Next year will be the last performance of the Mormon Miracle Pageant
By Suzanne Dean
Publisher
11-1-2018

MANTI—The Mormon Miracle Pageant will be performed as usual in June 2019. But that performance “will be the end of the pageant as we know it,” according to President Mark Olson of the Manti Stake of the Church of Jesus Christ of Latter-day Saints.
Olson’s comments followed release of a statement last Saturday, Oct. 27 on http://www.lds.org, the church’s website, saying local celebrations of history and culture may be appropriate but “larger productions, such as pageants, are discouraged.”
The statement said conversations were underway with local leaders about ways to “appropriately end, modify or continue these productions.”

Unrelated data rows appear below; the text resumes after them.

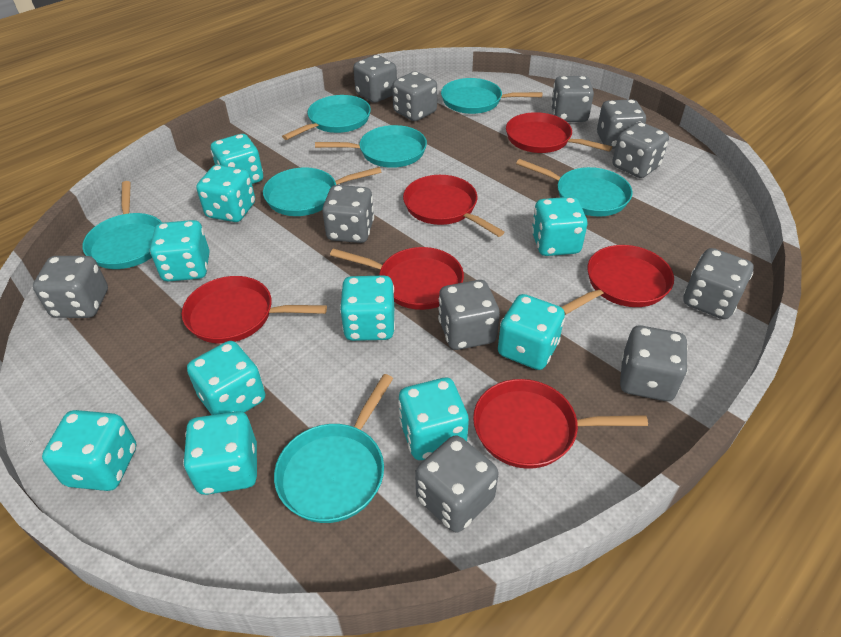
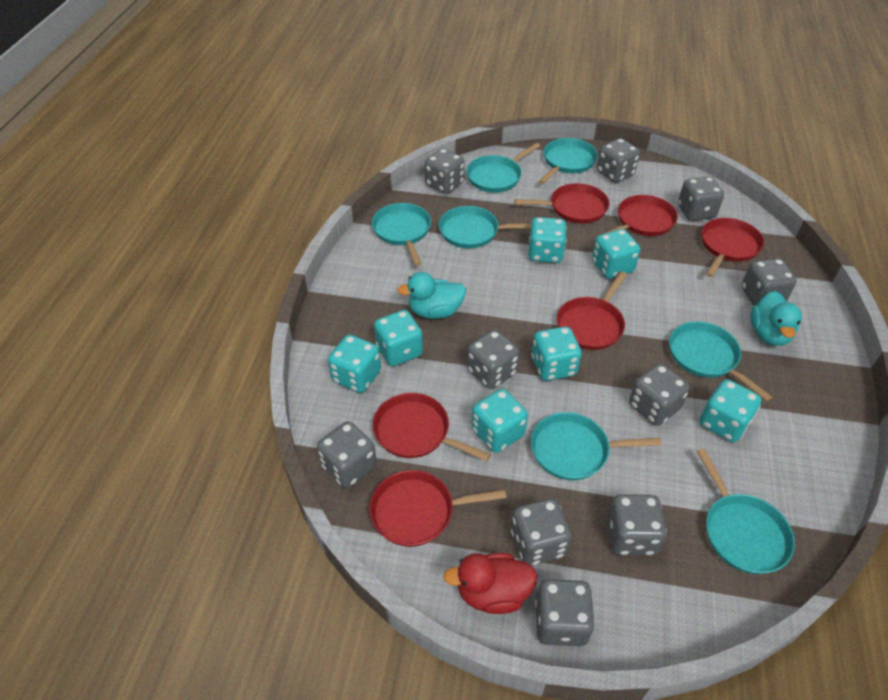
grey dice: 11 -> 10
red duck: 0 -> 1
turquoise dice: 10 -> 7
turquoise duck: 0 -> 2

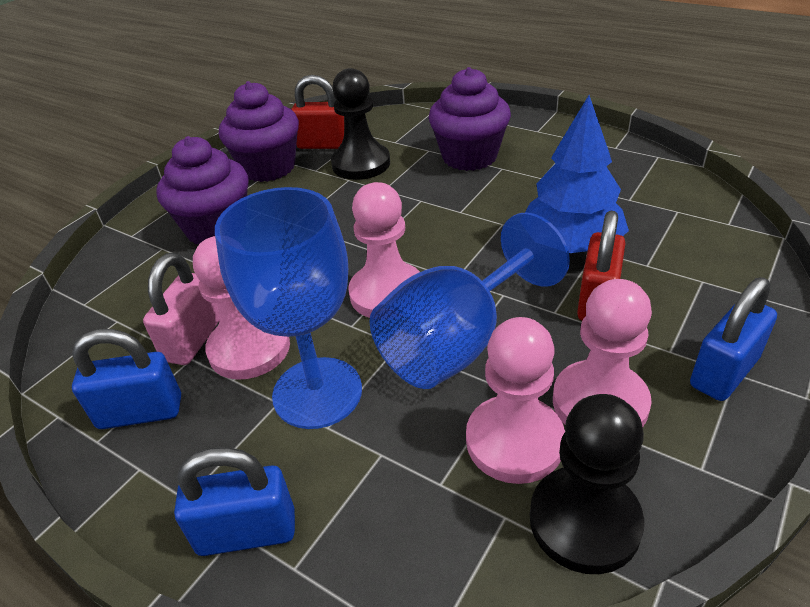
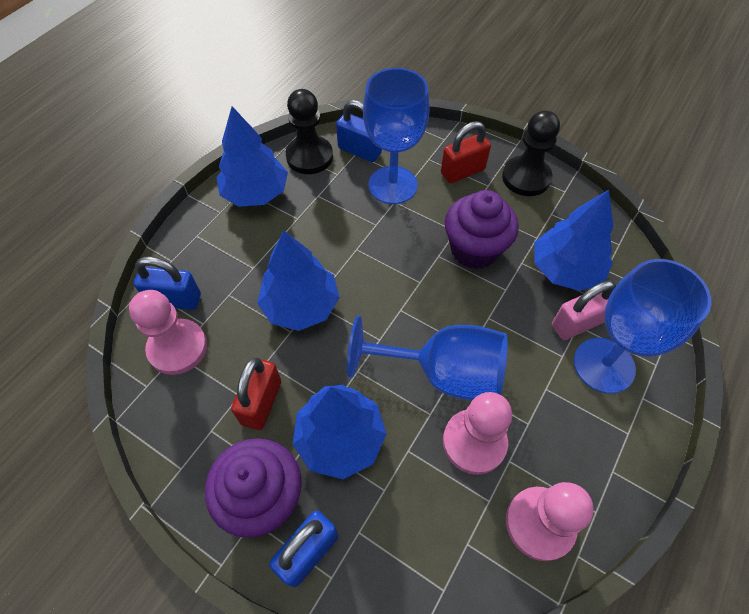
blue goblet: 2 -> 3
blue tree: 1 -> 4
pink pawn: 4 -> 3
purple cupcake: 3 -> 2

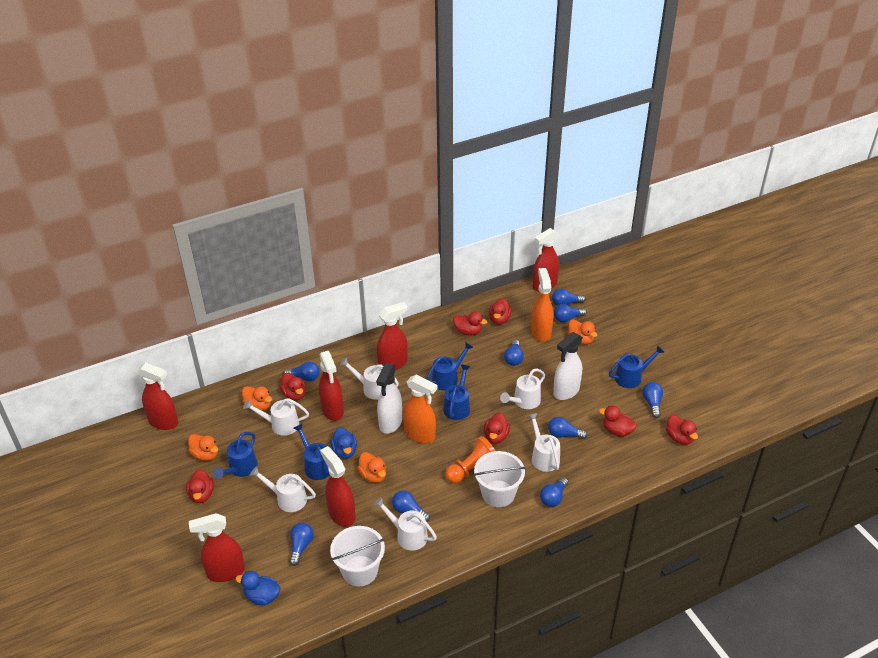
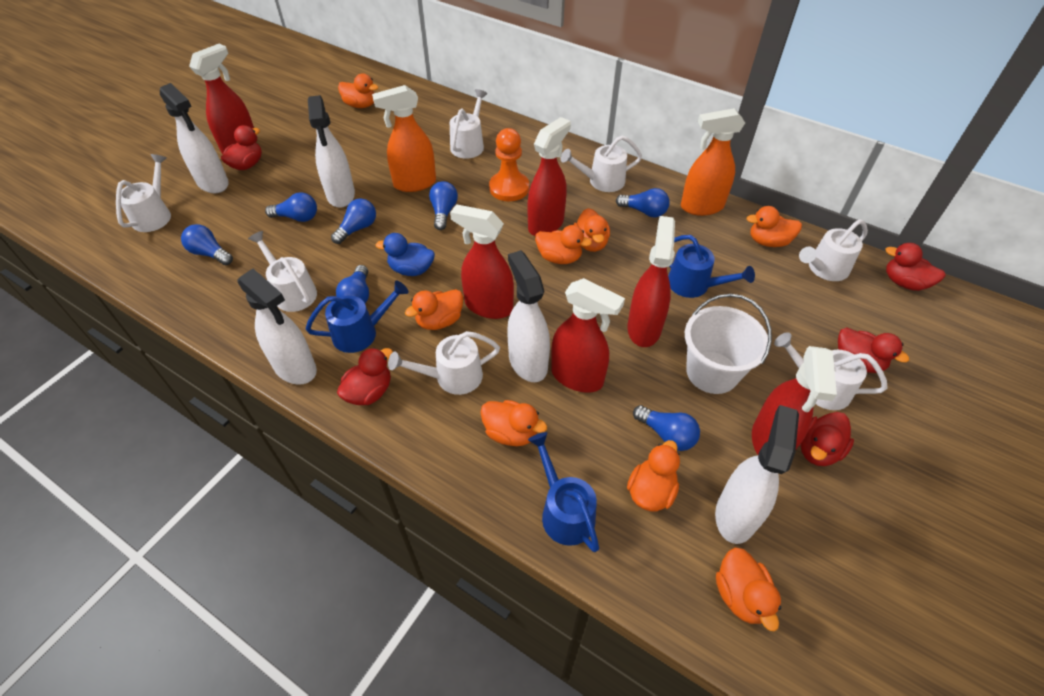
blue duck: 2 -> 1
blue light bulb: 9 -> 7
blue watering can: 5 -> 3
orange duck: 4 -> 8
red duck: 7 -> 5
white bucket: 2 -> 1
white spray bottle: 2 -> 5
white watering can: 6 -> 7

But Olson said Tuesday that after receiving counsel from Elder Ronald Rasband of the Quorum of the Twelve, Manti LDS Stake leaders had decided to cease sponsorship of the pageant that has been performed at the base of the Manti Temple for 50 years.
However, he said a “leadership committee” would be formed to examine whether the stake should stage some other cultural celebration on its own.
While the Mormon Miracle Pageant has been funded by the Missionary Department of the church, a local production, if the stake goes ahead with one, would need to be locally funded. Olson said he expected an announcement about post-2019 plans to be made in local wards by Thanksgiving.
Reaction to discontinuation of the historic production, a staple of life in Manti and Sanpete County since the 1960s, has been “across the board,” said Garth Sorensen, a counselor to Olson in the stake presidency.
Some people have expressed disappointment, but “there are undoubtedly those who are feeling relief,” Sorensen said.
Ivo Peterson, who has a master’s degree in theater and who was a performer, director and costume designer for the pageant for more than 20 years, said he was “sad to see it go.”
“Having put so many years into it, I was disappointed. It built a lot of testimonies,” he said. But he said he’d had the thought, “If each person (in the pageant) were to spend the time they spend on the pageant helping others, it would be as big a boon to the community as the pageant.”
Petersen was in college studying theater when Macksene Rux, a Hollywood actress, took the reins of what had been a local program and transformed it into a top-notch production that, in peak years, attracted 100,000 spectators over its eight-night run.
“She was on the cutting edge of what was happening in theater at the time,” he said. “But things go out of style. Over 50 years, things change. It (the pageant) just really needed a doing over.”
Rux’s narration tape, recorded in the late 1960s, is still being used, even though her co-narrator, Francis Urry, died in 1985, and she died in 1998.
Peterson said the church was undoubtedly at a point where it had to decide whether to make a fresh investment of time, energy and money in the Mormon Miracle and other pageants, or to back away from pageants altogether.
One of the side effects of, if not a partial motivation for, the pageant, was economic. The influx of visitors brought cash to small businesses throughout the county, including restaurants, convenience stores and lodging establishments.
Cessation of the pageant “will affect us a lot, because it’s eight days of a full house,” said Melissa Cox of Manti, assistant manager of Willow Creek Inn in Ephraim. “It’s not just us, but hotels in Manti, Gunnison and Mt. Pleasant. It’s going to affect everyone.”
A silver lining is the forthcoming last year. “Next year is going to be huge,” she said. “We’ll probably have a line out the door.”
Kent Barton, Manti City administrator, who has directed the turkey dinners served to pageant visitors, said his operation would do “business as usual” in 2019. What happens after 2019 is up in the air, he said.
The dinners have been orchestrated by a 10-person steering committee and staged by 600 to 700 volunteer cooks, servers and cleanup people. “In a community of 3,500, that’s a pretty good percentage,” Barton said.
The city has raised about $30,000 per year, which has been used as matching funds for the grants that have built the community swimming pool and the softball five-plex now going in north of town.
The money has funded smaller things, too, such as concession stands at the Manti High School football stadium, a sound system for the Ladies Literary Club and a piano for the Manti Arts Council.
President Olson said the church has been mulling where to go with pageants for years. He said the decision to eliminate them wasn’t a matter of finances or the fact the Manti pageant had the word “Mormon” in it, a term the church now officially discourages.
“Ultimately, the church is looking to reduce and simplify programs, and take away heavy responsibilities from individuals and families,” he said. And, he said, “the church had taken a serious look at the sacredness of the temple grounds” and whether the pageant was a fit for the location.